● TEXT PASSAGE:
==========

David J. Varricchio and Frankie D. Jackson (2016)
Reproduction in Mesozoic birds and evolution of the modern avian reproductive mode.
The Auk 133(4): 654-684
The reproductive biology of living birds differs dramatically from that of other extant vertebrates. Although some attributes of modern avian reproduction had their origin within theropod dinosaurs like oviraptors and troodontids, even the most derived non-avian theropods lack key features of modern birds. We review the current knowledge of reproduction in Mesozoic birds and 3 lines of evidence that contribute to our understanding of the evolution of the modern avian reproductive mode: (1) efforts to define the ancestral reproductive condition on the basis of extant birds, (2) the fossil record of non-avian theropod dinosaurs, and (3) the fossil record of reproduction in primitive Mesozoic birds (e.g., Enantiornithes).
The fossil evidence from Mesozoic birds and non-avian theropods suggests that reproduction passed through 5 stages from basal theropods to neornithines: (1) pre-maniraptoran theropods, (2) oviraptor-grade maniraptorans, (3) troodontid-grade paravians, (4) Enantiornithes, and (5) basal Neornithes. Major changes occurred incrementally in egg size, shape, and microstructure; in nest form; in incubation method; and in parental care. Reproduction in troodontid theropods concurs with this clade representing the sister taxon to birds. Reproduction in enantiornithine birds included sequential ovulation from a single ovary and oviduct, eggs planted upright within sediments, and incubation by a combination of sediment and attendant adult or eggs fully buried with superprecocial young. Incubation modes of derived non-avian theropods and enantiornithines may have favored paternal care.

==========

● SUPPLIED MATERIAL:
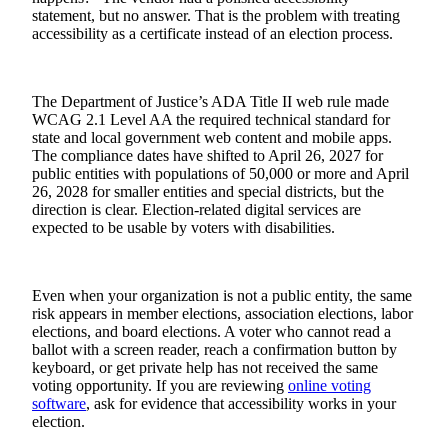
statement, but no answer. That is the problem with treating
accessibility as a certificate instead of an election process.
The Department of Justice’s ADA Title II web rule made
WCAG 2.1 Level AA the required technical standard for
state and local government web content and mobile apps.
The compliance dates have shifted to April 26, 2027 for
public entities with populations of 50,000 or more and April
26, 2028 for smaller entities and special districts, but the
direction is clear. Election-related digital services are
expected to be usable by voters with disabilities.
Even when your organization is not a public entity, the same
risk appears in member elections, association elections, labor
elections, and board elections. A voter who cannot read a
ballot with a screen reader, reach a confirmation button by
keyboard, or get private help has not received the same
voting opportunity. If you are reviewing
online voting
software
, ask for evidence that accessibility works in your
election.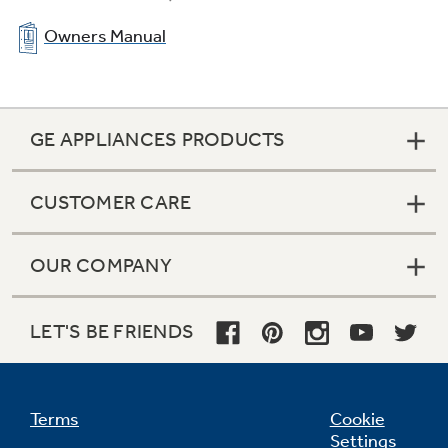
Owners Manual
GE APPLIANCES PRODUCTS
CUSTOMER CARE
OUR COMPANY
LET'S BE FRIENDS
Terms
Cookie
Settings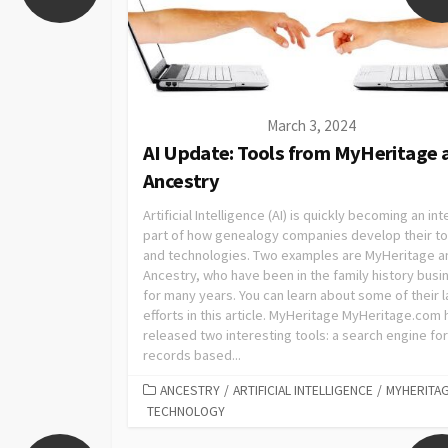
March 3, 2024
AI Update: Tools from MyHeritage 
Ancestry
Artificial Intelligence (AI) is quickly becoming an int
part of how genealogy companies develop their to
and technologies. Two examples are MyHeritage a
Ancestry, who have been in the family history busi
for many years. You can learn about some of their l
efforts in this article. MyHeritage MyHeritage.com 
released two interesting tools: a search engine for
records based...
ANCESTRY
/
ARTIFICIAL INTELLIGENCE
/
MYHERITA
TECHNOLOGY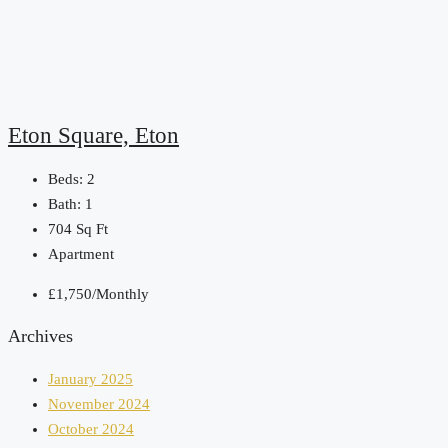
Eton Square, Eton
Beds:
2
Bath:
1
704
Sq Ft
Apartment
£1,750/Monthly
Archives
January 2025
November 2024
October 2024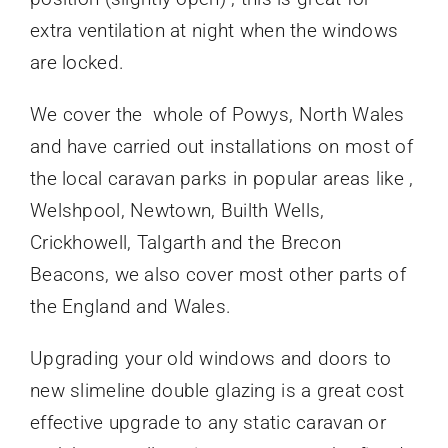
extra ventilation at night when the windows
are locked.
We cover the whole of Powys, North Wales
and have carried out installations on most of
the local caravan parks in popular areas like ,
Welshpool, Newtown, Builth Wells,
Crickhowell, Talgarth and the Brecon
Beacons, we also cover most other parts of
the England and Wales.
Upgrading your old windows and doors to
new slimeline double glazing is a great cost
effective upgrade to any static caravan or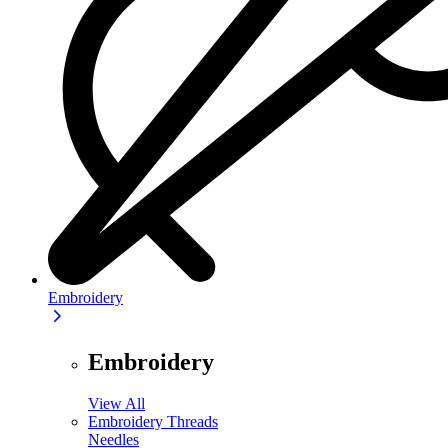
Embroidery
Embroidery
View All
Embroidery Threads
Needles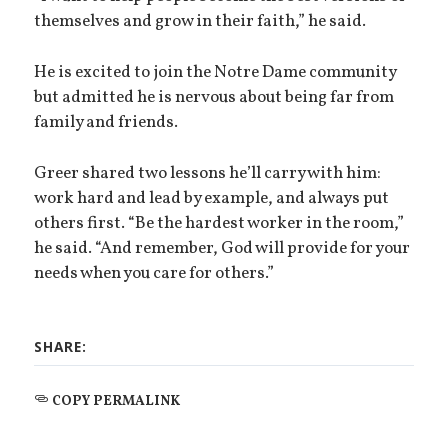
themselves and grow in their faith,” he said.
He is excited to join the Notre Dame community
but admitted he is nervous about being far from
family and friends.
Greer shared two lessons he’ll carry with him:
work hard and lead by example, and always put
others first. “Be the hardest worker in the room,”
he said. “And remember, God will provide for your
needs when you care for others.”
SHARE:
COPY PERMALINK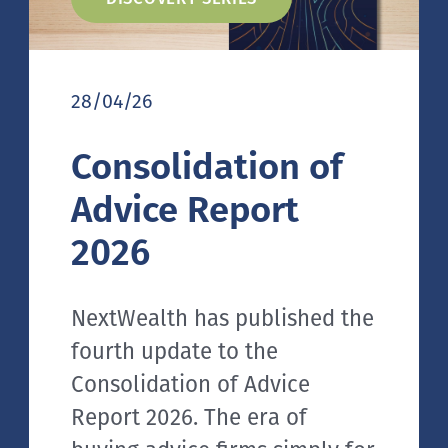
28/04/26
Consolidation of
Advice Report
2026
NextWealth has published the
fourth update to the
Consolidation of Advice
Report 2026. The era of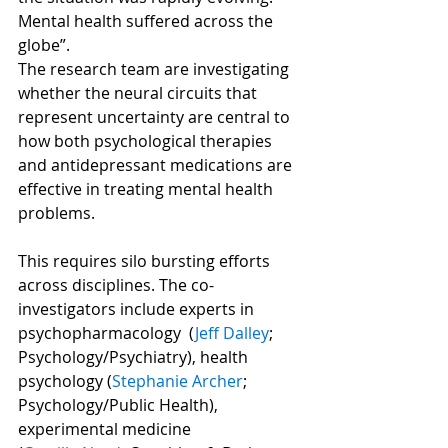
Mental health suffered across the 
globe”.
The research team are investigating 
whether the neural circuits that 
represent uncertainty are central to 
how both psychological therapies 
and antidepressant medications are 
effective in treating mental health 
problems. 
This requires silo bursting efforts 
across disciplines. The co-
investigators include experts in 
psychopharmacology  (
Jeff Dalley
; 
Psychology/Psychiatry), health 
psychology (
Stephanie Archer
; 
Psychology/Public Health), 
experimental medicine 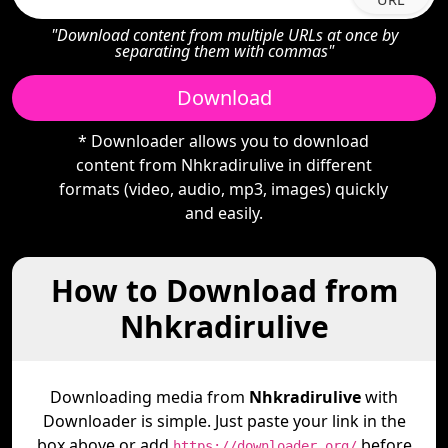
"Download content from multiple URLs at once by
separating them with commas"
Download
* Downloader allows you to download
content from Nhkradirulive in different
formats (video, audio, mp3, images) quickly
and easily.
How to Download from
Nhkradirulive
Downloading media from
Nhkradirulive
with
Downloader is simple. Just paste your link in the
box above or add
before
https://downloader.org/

==========

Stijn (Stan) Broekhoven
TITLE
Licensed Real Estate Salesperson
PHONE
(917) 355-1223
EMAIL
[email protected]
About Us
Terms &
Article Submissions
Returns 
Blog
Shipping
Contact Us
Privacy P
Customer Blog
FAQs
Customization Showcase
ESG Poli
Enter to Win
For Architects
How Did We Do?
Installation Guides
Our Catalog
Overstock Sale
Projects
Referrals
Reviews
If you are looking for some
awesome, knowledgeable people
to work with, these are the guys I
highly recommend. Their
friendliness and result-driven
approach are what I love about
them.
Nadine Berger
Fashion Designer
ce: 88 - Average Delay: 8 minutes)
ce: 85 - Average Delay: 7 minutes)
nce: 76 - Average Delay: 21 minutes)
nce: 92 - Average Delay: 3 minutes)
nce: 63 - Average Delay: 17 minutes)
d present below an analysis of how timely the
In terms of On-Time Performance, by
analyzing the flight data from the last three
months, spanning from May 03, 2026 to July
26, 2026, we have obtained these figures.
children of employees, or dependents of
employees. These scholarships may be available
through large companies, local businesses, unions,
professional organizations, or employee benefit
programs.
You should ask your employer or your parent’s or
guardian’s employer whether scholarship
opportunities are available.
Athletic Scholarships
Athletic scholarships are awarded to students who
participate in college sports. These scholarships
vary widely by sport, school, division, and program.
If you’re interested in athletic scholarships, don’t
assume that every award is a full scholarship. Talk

==========

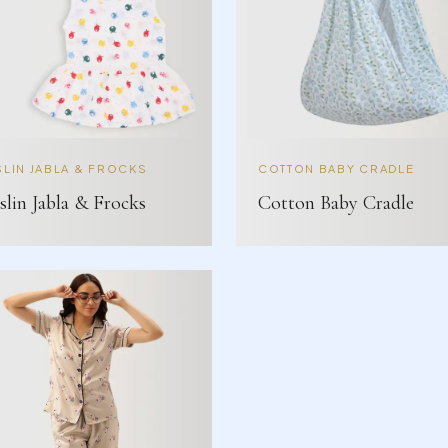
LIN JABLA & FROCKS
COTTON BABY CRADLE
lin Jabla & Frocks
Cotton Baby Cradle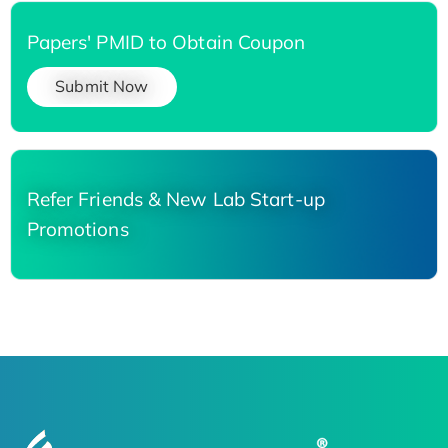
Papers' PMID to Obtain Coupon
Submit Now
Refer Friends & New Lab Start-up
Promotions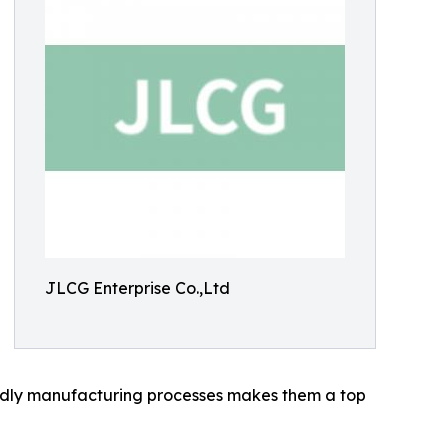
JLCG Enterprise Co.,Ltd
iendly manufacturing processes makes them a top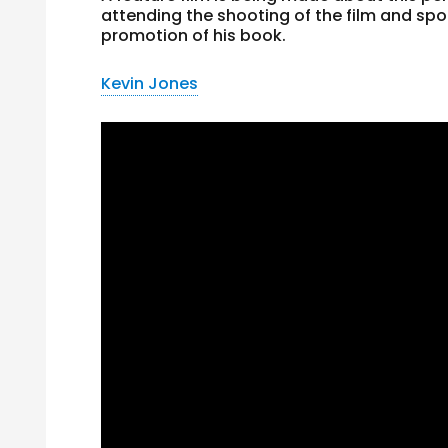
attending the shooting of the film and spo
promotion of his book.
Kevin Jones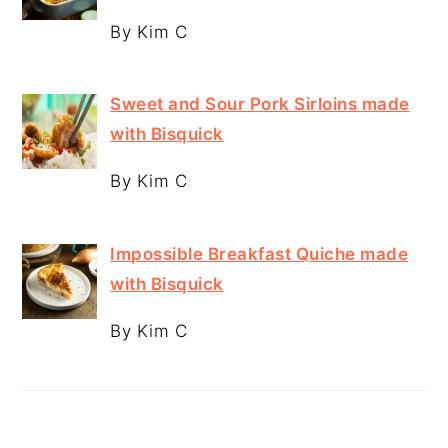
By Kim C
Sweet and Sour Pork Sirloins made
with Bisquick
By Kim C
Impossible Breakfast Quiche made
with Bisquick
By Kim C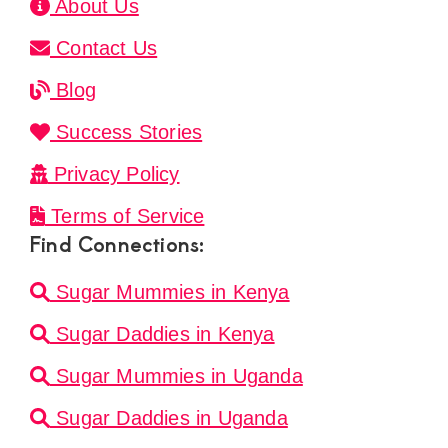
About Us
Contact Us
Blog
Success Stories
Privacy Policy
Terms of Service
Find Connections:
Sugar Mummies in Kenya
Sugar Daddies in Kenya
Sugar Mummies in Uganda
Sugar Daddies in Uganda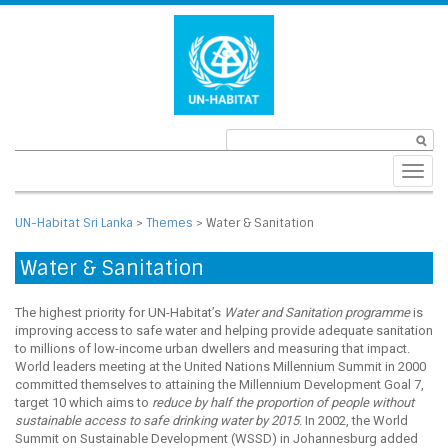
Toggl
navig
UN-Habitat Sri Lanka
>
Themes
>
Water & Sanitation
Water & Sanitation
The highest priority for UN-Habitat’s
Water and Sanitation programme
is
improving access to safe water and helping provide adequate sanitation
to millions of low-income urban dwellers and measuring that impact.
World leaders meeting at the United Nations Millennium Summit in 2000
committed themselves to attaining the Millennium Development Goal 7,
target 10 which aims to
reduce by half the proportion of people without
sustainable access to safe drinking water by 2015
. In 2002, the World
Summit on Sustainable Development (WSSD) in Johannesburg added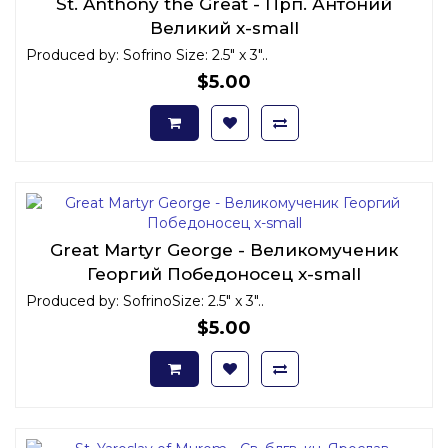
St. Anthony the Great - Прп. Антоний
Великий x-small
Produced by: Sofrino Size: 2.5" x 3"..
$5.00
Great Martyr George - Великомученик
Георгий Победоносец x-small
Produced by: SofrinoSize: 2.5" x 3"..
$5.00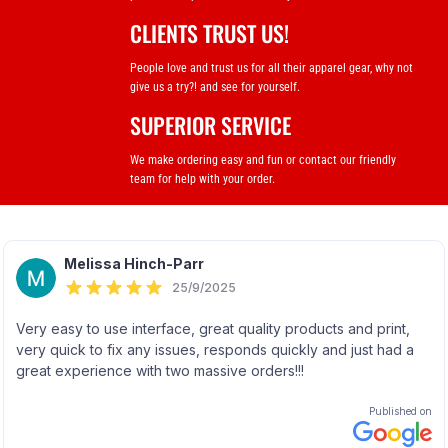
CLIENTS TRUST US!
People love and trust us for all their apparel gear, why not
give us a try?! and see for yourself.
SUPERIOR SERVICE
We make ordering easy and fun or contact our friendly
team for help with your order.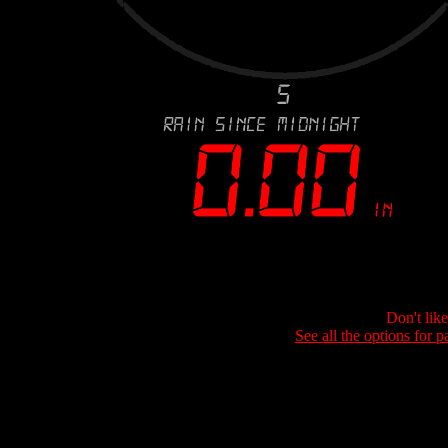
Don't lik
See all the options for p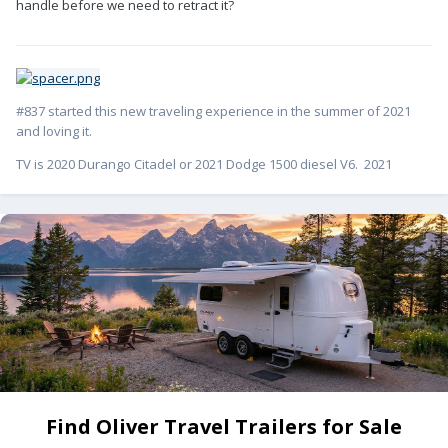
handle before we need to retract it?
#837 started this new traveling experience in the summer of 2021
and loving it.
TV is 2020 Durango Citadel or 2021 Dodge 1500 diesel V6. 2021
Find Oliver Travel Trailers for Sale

==========

● TASK TO COMPLETE:
According to the abstract on Mesozoic bird reproduction, how did ovulation occur in enantiornithine birds? You can ignore the entries.

● EXERCISE ANSWER:
Sequentially, from a single ovary and oviduct.